Moral of the story: If you are not well informed in your job, you might miss a great opportunity.


Lesson 3: A sales rep, an administration clerk, and the manager are walking to lunch when they find an antique oil lamp. They rub it and a Genie comes out. The Genie says, "I'll give each of you just one wish."


"Me first! Me first!" says the admin clerk. "I want to be in the Bahamas, driving a speedboat, without a care in the world." Puff! She's gone.


"Me next! Me next!" says the sales rep. "I want to be in Hawaii, relaxing on the beach with my personal masseuse, an endless supply of Pina Coladas and the love of my life." Puff! He's gone.


"OK, you're up," the Genie says to the manager.

The manager says, "I want those two back in the office after lunch."

Moral of the story: Always let your boss have the first say.


Lesson 4: An eagle was sitting on a tree resting, doing nothing.

A small rabbit saw the eagle and asked him, "Can I also sit like you and do nothing?" The eagle answered: "Sure, why not."

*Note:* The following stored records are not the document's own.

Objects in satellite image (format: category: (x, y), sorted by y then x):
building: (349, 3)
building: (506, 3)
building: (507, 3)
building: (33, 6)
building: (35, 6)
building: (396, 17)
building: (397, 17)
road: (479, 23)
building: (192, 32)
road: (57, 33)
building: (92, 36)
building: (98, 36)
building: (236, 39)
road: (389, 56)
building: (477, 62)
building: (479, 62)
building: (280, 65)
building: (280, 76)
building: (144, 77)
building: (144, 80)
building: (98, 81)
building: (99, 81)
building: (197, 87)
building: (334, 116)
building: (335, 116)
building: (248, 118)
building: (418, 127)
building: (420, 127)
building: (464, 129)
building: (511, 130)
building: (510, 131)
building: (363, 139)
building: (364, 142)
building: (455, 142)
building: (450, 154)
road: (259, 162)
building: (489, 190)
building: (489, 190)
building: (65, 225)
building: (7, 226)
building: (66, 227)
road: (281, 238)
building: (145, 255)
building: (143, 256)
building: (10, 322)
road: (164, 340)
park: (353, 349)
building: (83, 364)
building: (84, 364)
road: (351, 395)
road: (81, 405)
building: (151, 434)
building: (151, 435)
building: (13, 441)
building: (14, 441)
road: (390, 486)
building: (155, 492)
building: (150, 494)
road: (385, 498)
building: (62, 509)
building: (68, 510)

So, the rabbit sat on the ground below the eagle and rested. All of a sudden, a fox appeared, jumped on the rabbit and ate it.

Moral of the story: To be sitting and doing nothing, you must be sitting very, very high up

Lesson 5: A turkey was chatting with a bull. "I would love to be able to get to the top of that tree," sighed the turkey, "but I haven't got the energy."


"Well, why don't you nibble on some of my droppings?" replied the bull. They're packed with nutrients."

The turkey pecked at a lump of dung, and found it actually gave him enough strength to reach the lowest branch of the tree.

The next day, after eating some more dung, he reached the second branch. Finally after a fourth night, the turkey was proudly perched at the top of the tree.

He was promptly spotted by a farmer, who shot him out of the tree.

Moral of the story: BullS*** might get you to the top, but it won't keep you there.


Lesson 6: A little bird was flying south for the winter. It was so cold the bird froze and fell to the ground into a large field.

While he was lying there, a cow came by and dropped some dung on him. As the frozen bird lay there in the pile of cow dung, he began to realize how warm he was. The dung was actually thawing him out!

He lay there all warm and happy, and soon began to sing for joy. A passing cat heard the bird singing and came to investigate.

Following the sound, the cat discovered the bird under the pile of cow dung, and promptly dug him out and ate him.

Moral of the story: (1) Not everyone who shits on you is your enemy

(2) Not everyone who gets you out of shit is your friend

(3) And when you're in deep shit, it's best to keep your mouth shut!


This ends the 3-minute management course.